* _EXERCISE AIM_
How many lines of the data below contain the string "Main"? Reply with the number alone.

* _MATERIAL PROVIDED_

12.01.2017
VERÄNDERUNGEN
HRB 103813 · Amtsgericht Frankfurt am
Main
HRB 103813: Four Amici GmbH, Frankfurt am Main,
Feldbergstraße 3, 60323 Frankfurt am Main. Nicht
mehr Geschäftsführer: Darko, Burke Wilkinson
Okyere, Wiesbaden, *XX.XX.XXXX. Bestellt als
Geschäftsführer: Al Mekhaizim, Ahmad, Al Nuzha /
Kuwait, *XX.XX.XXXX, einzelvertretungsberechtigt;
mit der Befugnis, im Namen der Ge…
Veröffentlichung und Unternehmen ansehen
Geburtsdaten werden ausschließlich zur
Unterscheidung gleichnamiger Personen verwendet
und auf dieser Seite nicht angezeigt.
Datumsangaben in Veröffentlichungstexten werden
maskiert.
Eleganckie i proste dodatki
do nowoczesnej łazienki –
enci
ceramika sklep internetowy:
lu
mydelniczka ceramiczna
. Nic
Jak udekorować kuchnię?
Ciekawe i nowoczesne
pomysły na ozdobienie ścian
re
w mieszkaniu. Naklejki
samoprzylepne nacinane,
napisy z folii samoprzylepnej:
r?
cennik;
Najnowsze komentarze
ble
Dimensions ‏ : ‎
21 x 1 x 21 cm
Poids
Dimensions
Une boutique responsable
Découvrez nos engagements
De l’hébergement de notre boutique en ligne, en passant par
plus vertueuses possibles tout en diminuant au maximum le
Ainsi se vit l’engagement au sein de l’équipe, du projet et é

* * *

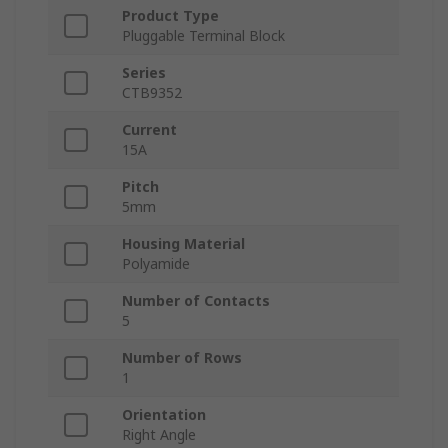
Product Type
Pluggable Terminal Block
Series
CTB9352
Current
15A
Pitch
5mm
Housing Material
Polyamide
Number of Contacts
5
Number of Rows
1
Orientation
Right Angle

* _RESPONSE BOX_
3